Filosofia da História – Mikhail Bakunin

capa_filosofia_da_historiaEm comemoração ao seu quarto ano de bem-sucedidas atividades na divulgação da cultura libertária, o coletivo Rizoma Editorial tem a honra de trazer ao seu público leitor uma obra inédita de ninguém menos do que Mikhail Alexandrovich Bakunin, o “Bakunin”, o mais célebre de todos os anarquistas clássicos do século XIX e que, dois séculos depois, segue sendo o maior inspirador dos movimentos libertários em todo o planeta.

Publicada em honrosa parceria com o Grupo de Estudos Anarquistas do Piauí (GEAPI) — que possui o mais vasto acervo de literatura libertária em língua portuguesa disponível na Internet — esta obra apresenta um texto pouco conhecido mas definitivamente importante, que revela o Bakunin pensador, bem distinto da triste imagem de “incendiário” decantada por alguns anarquistas e que, de fato, só beneficia o Estado em sua incansável (ainda que inútil) campanha contra os libertários.  No texto pode-se notar, também, a influência do pensamento de Marx — com o qual Bakunin (que traduziu O Capital para o russo) de fato compartilhava várias concepções em comum nos campos econômico e filosófico (ainda que divergissem no campo político, aspecto que usualmente é o único enfatizado pelos anarquistas que ainda insistem em manter a dicotomia entre os dois grandes pensadores revolucionários).

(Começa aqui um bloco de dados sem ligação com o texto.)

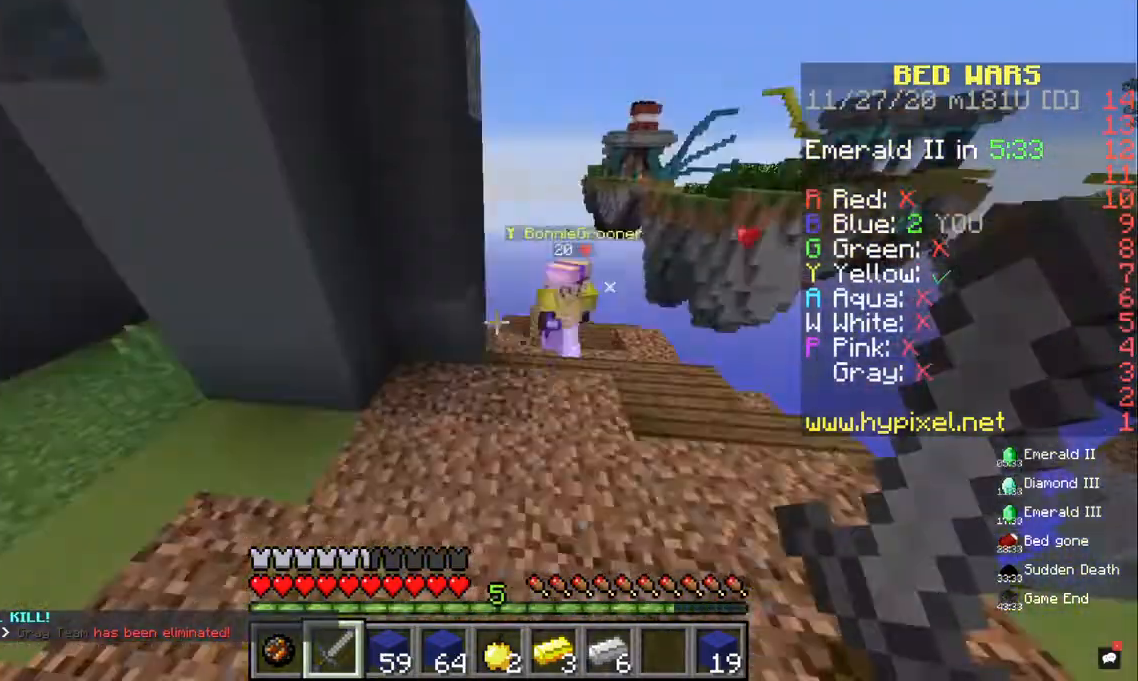
{"keys": ["w"], "mouse": [], "events": [[200, "d", "down"], [233, "a", "up"], [433, "d", "up"]]}
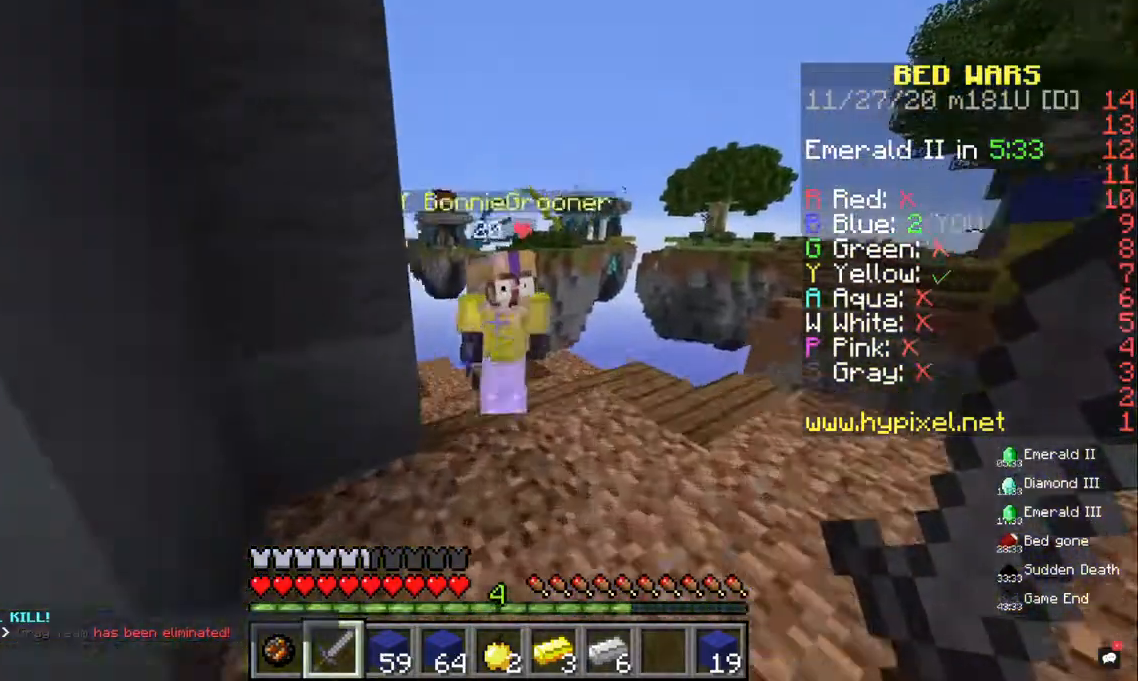
{"keys": ["a", "w"], "mouse": ["left"], "events": [[67, "a", "down"], [67, "mouse_left", "down"], [400, "a", "up"], [467, "a", "down"]]}
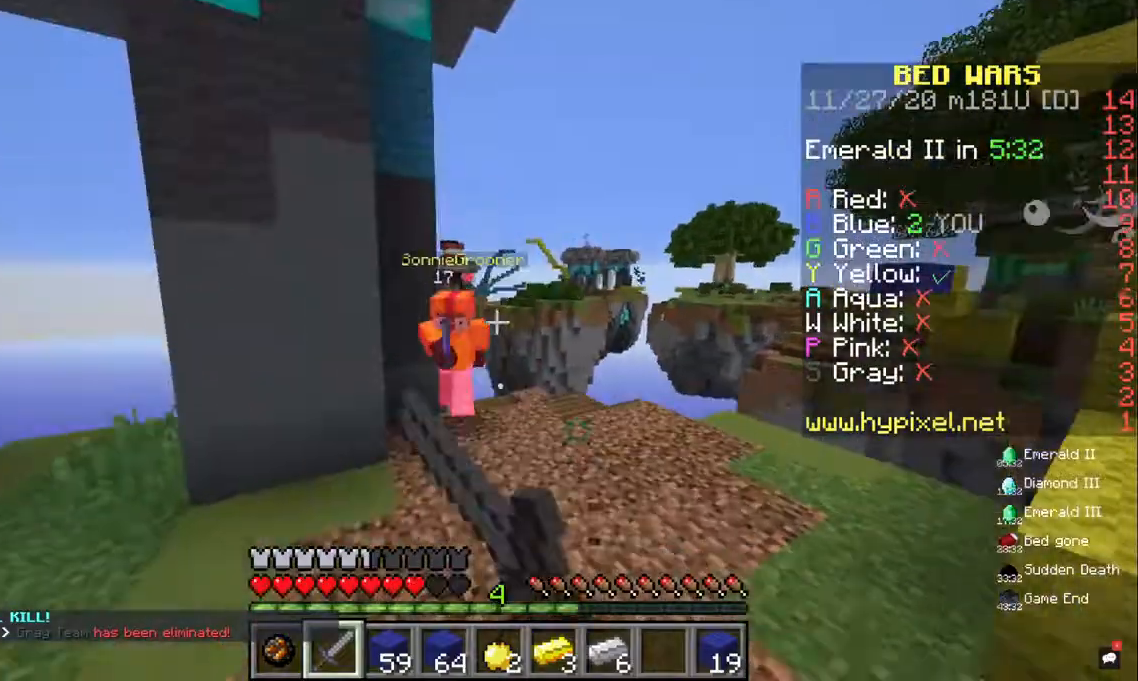
{"keys": ["w"], "mouse": ["right"], "events": [[33, "a", "up"], [200, "mouse_left", "up"], [233, "mouse_right", "down"]]}
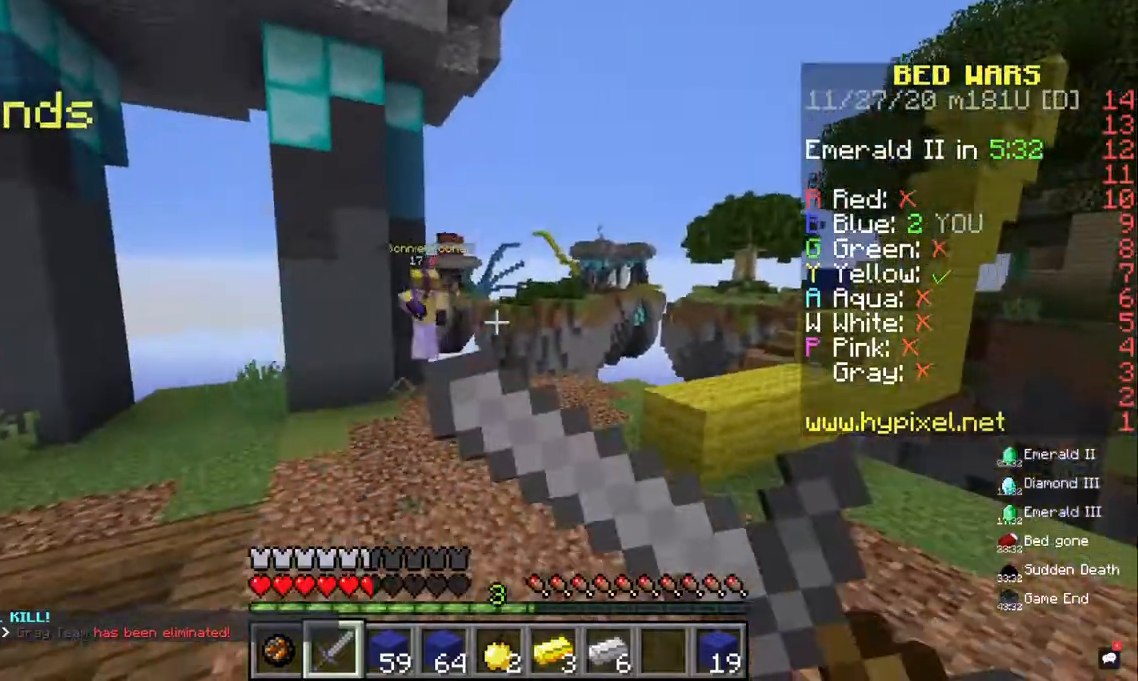
{"keys": ["w"], "mouse": ["right"], "events": []}
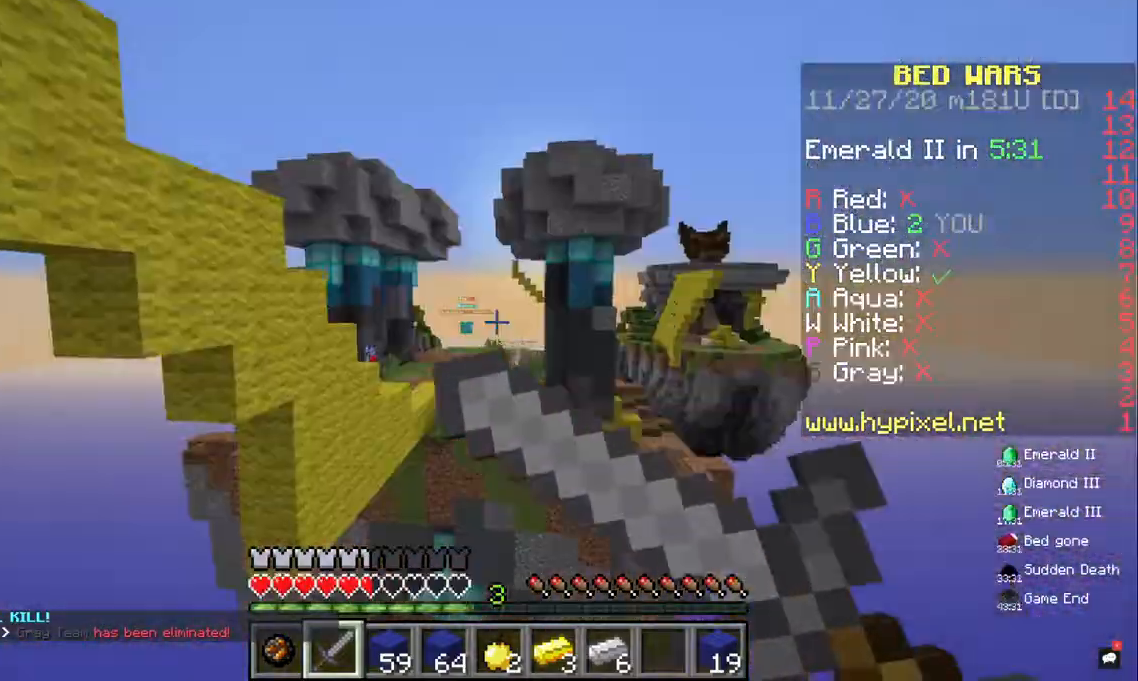
{"keys": [], "mouse": [], "events": [[133, "mouse_right", "up"], [300, "w", "up"]]}
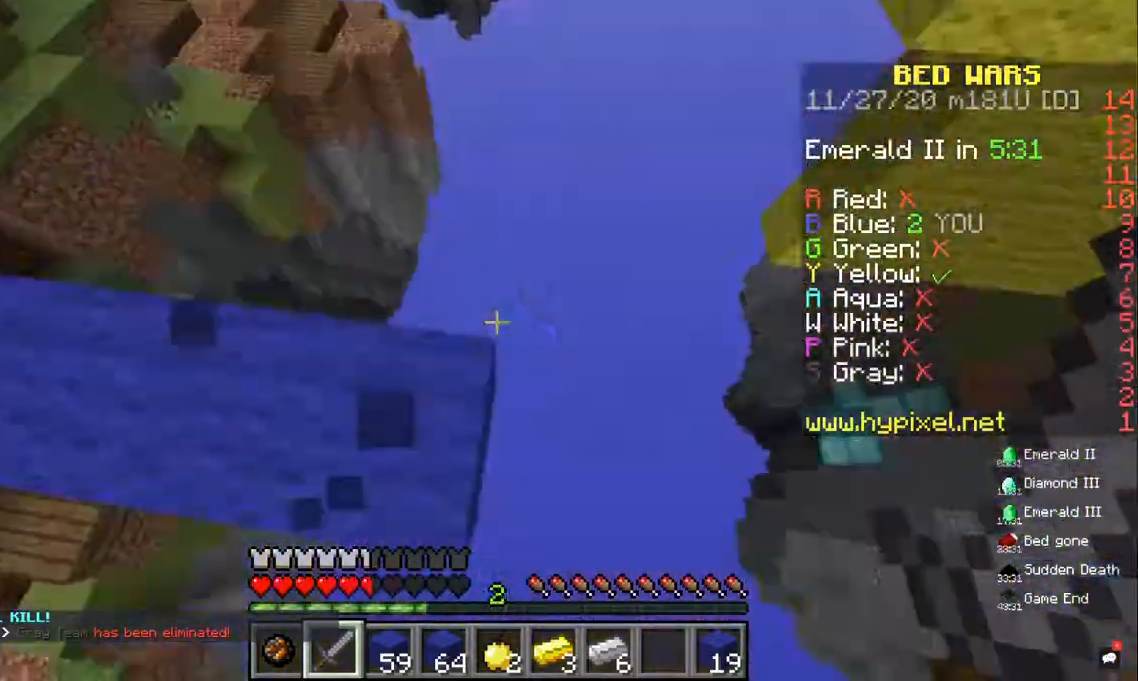
{"keys": ["a"], "mouse": [], "events": [[133, "a", "down"]]}
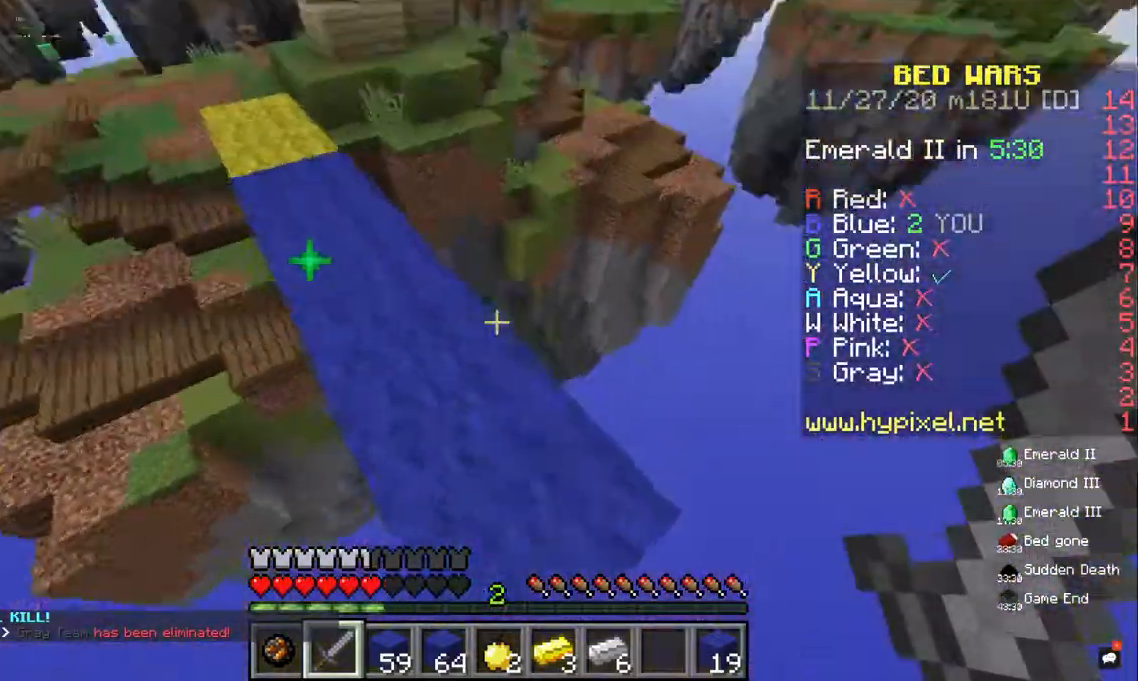
{"keys": ["space", "w"], "mouse": [], "events": [[33, "w", "down"], [167, "a", "up"], [500, "space", "down"]]}
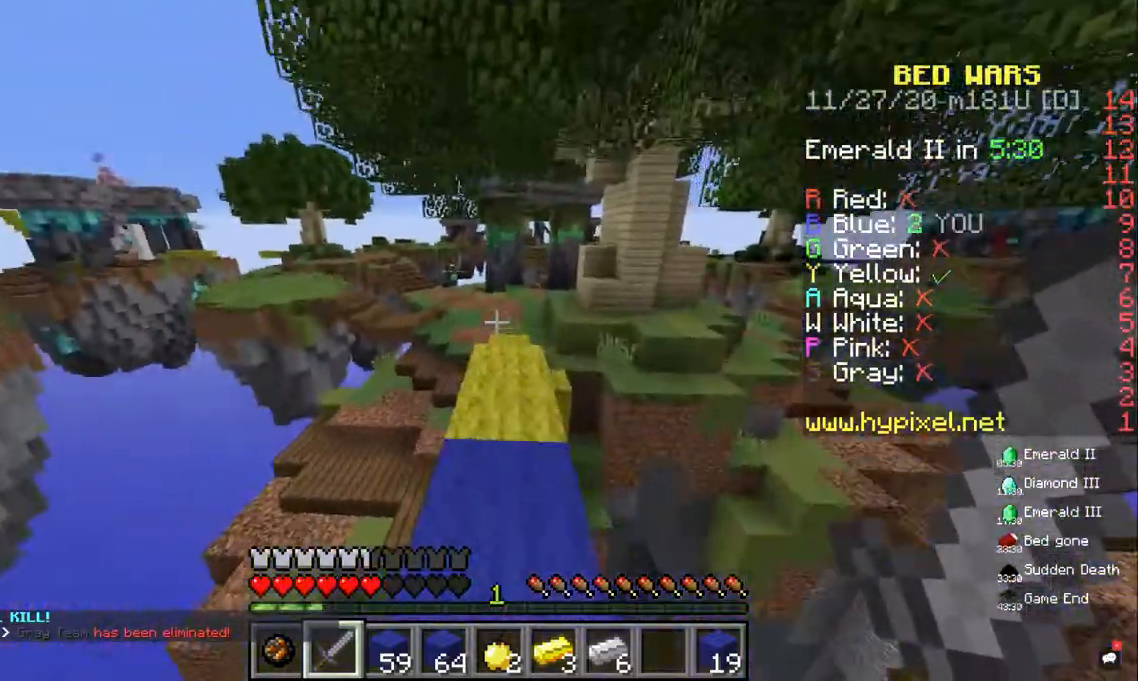
{"keys": ["w"], "mouse": [], "events": [[233, "space", "up"]]}
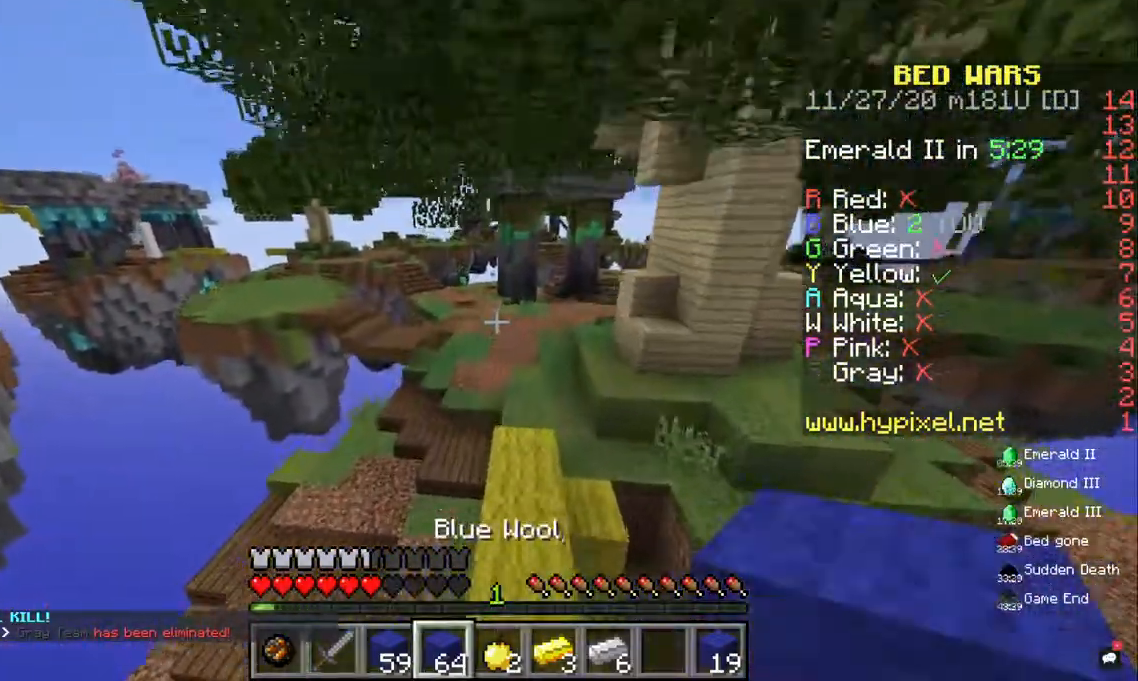
{"keys": [], "mouse": ["right"], "events": [[167, "mouse_right", "down"], [367, "w", "up"]]}
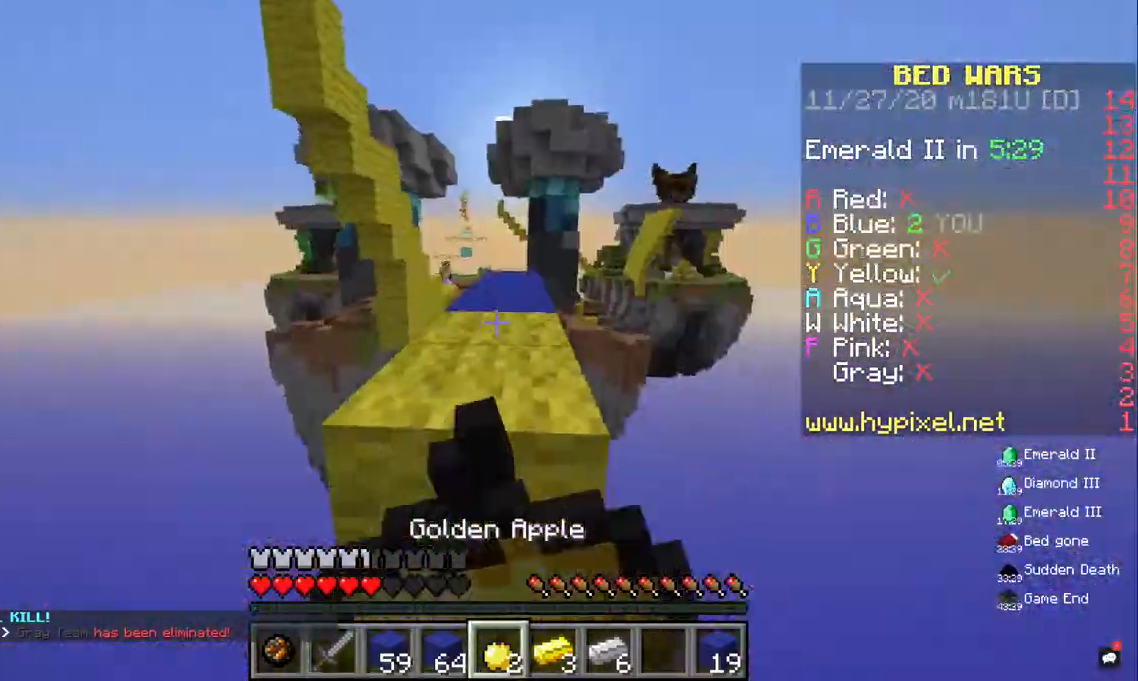
{"keys": [], "mouse": ["right"], "events": []}
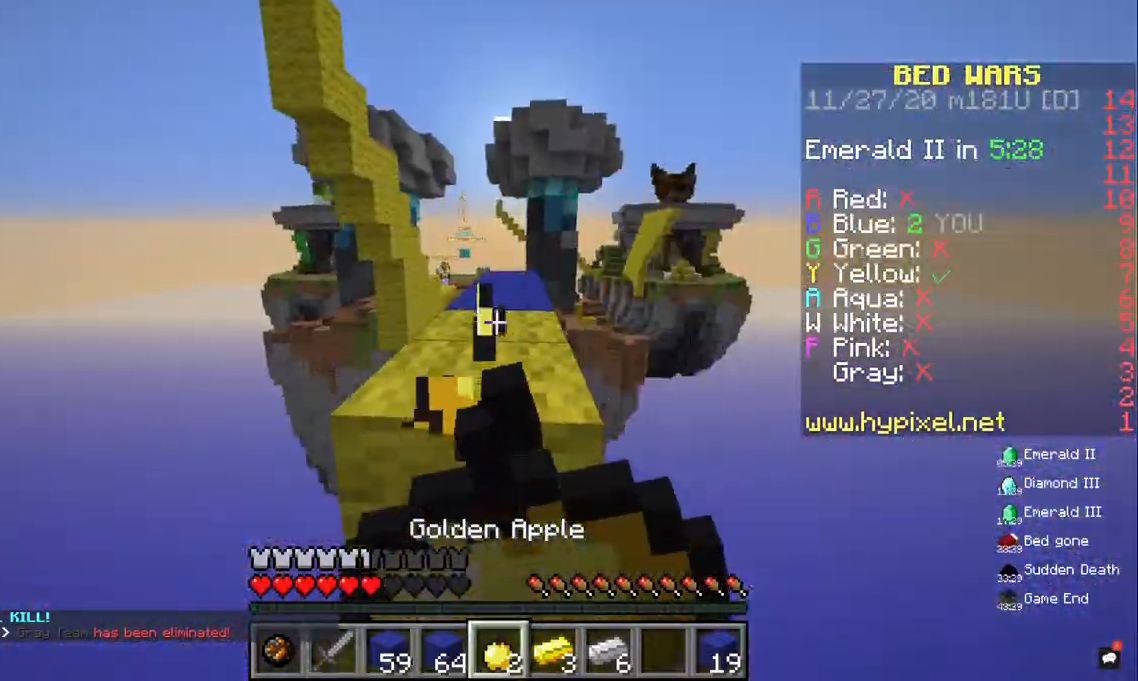
{"keys": [], "mouse": ["right"], "events": []}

Com a publicação desta obra, esperamos contribuir para divulgar ainda mais o pensamento de Bakunin — que, neste ano de 2014, cento e trinta e oito anos após sua morte, foi honrosamente citado em um inquérito da sempre bem-informada Polícia Civil do Estado do Rio de Janeiro como “suspeito” de participar de manifestações contra o circo da “FIFA World Cup” e que conduziu à prisão ilegal e arbitrária de ativistas — inclusive professores secundaristas e universitários, pesquisadores e estudantes de graduação e pós-graduação em um dos espetáculos mais vergonhosos para o Estado brasileiro desde os tempos da ditadura militar terrorista que sequestrava, torturava e matava (e pela qual esses mesmos zelosos magistrados e dedicados policiais parecem nutrir imensas saudades!).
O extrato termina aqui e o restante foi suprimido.